+++ Working data
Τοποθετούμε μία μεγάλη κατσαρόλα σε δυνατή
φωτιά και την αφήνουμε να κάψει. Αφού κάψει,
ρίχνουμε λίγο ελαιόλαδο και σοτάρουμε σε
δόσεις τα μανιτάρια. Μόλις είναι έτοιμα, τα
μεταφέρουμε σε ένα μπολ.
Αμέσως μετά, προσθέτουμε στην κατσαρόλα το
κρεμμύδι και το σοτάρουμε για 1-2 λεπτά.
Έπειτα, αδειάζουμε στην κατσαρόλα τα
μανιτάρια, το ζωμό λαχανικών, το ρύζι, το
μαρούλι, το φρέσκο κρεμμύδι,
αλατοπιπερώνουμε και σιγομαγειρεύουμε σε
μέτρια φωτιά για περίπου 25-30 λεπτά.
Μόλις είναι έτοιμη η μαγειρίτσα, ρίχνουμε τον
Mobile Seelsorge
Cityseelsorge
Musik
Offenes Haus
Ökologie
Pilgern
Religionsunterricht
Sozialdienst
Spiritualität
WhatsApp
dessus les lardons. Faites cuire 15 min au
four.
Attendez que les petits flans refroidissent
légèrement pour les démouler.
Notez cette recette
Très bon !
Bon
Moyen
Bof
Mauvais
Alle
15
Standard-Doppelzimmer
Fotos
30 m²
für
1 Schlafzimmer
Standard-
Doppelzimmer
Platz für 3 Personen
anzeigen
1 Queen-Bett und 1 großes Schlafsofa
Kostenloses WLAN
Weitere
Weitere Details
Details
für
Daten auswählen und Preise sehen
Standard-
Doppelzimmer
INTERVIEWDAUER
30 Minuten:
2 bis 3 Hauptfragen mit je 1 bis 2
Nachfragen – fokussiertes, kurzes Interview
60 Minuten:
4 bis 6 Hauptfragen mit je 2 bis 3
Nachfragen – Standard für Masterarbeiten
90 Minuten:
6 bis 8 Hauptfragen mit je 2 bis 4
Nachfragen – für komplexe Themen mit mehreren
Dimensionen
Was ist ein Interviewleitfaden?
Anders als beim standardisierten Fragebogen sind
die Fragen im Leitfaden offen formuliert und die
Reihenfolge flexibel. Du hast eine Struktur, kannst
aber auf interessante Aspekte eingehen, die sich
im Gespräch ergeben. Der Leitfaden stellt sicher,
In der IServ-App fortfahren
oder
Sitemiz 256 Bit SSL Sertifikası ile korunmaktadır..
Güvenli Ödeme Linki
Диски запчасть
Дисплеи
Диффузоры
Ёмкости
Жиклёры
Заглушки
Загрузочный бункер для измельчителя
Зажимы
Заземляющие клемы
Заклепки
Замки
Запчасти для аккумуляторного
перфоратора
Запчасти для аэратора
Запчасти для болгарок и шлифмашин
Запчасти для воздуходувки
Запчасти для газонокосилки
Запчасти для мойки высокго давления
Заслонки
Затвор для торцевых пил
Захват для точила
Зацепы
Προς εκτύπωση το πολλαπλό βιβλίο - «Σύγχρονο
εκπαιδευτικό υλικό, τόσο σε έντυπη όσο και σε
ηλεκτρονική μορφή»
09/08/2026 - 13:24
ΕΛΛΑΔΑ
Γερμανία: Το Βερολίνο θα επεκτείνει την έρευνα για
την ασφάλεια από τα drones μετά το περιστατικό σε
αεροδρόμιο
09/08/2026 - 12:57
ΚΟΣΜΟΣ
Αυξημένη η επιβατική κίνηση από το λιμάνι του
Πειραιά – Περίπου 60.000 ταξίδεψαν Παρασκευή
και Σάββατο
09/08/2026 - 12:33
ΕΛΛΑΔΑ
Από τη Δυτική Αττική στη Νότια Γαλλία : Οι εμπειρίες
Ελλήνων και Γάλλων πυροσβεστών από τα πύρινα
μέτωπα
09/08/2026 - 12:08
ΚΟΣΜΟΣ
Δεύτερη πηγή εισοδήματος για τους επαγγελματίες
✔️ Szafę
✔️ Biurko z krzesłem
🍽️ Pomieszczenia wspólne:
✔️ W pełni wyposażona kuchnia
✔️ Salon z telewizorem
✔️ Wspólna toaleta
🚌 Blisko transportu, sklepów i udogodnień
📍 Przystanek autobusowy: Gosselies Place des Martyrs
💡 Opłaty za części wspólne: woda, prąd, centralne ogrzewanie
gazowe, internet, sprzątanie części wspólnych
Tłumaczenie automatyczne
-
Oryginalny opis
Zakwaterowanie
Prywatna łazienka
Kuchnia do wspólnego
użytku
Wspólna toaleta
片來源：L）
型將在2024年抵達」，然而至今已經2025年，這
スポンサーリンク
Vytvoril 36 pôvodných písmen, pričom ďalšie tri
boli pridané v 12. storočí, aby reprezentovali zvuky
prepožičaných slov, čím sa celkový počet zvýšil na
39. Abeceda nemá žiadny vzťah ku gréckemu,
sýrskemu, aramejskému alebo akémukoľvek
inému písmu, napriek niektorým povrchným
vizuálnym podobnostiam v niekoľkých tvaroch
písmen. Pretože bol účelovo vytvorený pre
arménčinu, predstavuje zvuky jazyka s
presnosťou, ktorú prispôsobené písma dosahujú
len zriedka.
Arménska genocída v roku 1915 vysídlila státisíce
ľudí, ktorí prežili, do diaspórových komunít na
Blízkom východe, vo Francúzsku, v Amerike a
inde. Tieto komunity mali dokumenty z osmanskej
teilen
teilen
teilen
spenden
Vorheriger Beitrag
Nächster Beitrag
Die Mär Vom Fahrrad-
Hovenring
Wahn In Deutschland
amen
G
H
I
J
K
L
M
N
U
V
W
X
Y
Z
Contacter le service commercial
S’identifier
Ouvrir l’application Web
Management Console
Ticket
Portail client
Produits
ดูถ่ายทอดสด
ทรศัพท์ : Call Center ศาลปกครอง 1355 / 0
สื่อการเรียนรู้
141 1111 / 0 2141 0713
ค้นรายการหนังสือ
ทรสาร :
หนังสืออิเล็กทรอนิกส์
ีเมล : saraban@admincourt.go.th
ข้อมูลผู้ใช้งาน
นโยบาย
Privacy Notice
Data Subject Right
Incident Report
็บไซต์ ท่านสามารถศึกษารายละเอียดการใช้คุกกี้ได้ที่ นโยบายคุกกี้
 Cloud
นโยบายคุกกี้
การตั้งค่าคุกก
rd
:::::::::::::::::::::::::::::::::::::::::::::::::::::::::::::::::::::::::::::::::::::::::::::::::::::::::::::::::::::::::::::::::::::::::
++++++
→ **Work instruction**:
Render every line of the rows, from the first line through the line containing "перфоратора", as a JSON list of strings with one string per line, both ends included and blank lines omitted.

→ **Answer box**:
[
  "Τοποθετούμε μία μεγάλη κατσαρόλα σε δυνατή",
  "φωτιά και την αφήνουμε να κάψει. Αφού κάψει,",
  "ρίχνουμε λίγο ελαιόλαδο και σοτάρουμε σε",
  "δόσεις τα μανιτάρια. Μόλις είναι έτοιμα, τα",
  "μεταφέρουμε σε ένα μπολ.",
  "Αμέσως μετά, προσθέτουμε στην κατσαρόλα το",
  "κρεμμύδι και το σοτάρουμε για 1-2 λεπτά.",
  "Έπειτα, αδειάζουμε στην κατσαρόλα τα",
  "μανιτάρια, το ζωμό λαχανικών, το ρύζι, το",
  "μαρούλι, το φρέσκο κρεμμύδι,",
  "αλατοπιπερώνουμε και σιγομαγειρεύουμε σε",
  "μέτρια φωτιά για περίπου 25-30 λεπτά.",
  "Μόλις είναι έτοιμη η μαγειρίτσα, ρίχνουμε τον",
  "Mobile Seelsorge",
  "Cityseelsorge",
  "Musik",
  "Offenes Haus",
  "Ökologie",
  "Pilgern",
  "Religionsunterricht",
  "Sozialdienst",
  "Spiritualität",
  "WhatsApp",
  "dessus les lardons. Faites cuire 15 min au",
  "four.",
  "Attendez que les petits flans refroidissent",
  "légèrement pour les démouler.",
  "Notez cette recette",
  "Très bon !",
  "Bon",
  "Moyen",
  "Bof",
  "Mauvais",
  "Alle",
  "15",
  "Standard-Doppelzimmer",
  "Fotos",
  "30 m²",
  "für",
  "1 Schlafzimmer",
  "Standard-",
  "Doppelzimmer",
  "Platz für 3 Personen",
  "anzeigen",
  "1 Queen-Bett und 1 großes Schlafsofa",
  "Kostenloses WLAN",
  "Weitere",
  "Weitere Details",
  "Details",
  "für",
  "Daten auswählen und Preise sehen",
  "Standard-",
  "Doppelzimmer",
  "INTERVIEWDAUER",
  "30 Minuten:",
  "2 bis 3 Hauptfragen mit je 1 bis 2",
  "Nachfragen – fokussiertes, kurzes Interview",
  "60 Minuten:",
  "4 bis 6 Hauptfragen mit je 2 bis 3",
  "Nachfragen – Standard für Masterarbeiten",
  "90 Minuten:",
  "6 bis 8 Hauptfragen mit je 2 bis 4",
  "Nachfragen – für komplexe Themen mit mehreren",
  "Dimensionen",
  "Was ist ein Interviewleitfaden?",
  "Anders als beim standardisierten Fragebogen sind",
  "die Fragen im Leitfaden offen formuliert und die",
  "Reihenfolge flexibel. Du hast eine Struktur, kannst",
  "aber auf interessante Aspekte eingehen, die sich",
  "im Gespräch ergeben. Der Leitfaden stellt sicher,",
  "In der IServ-App fortfahren",
  "oder",
  "Sitemiz 256 Bit SSL Sertifikası ile korunmaktadır..",
  "Güvenli Ödeme Linki",
  "Диски запчасть",
  "Дисплеи",
  "Диффузоры",
  "Ёмкости",
  "Жиклёры",
  "Заглушки",
  "Загрузочный бункер для измельчителя",
  "Зажимы",
  "Заземляющие клемы",
  "Заклепки",
  "Замки",
  "Запчасти для аккумуляторного",
  "перфоратора"
]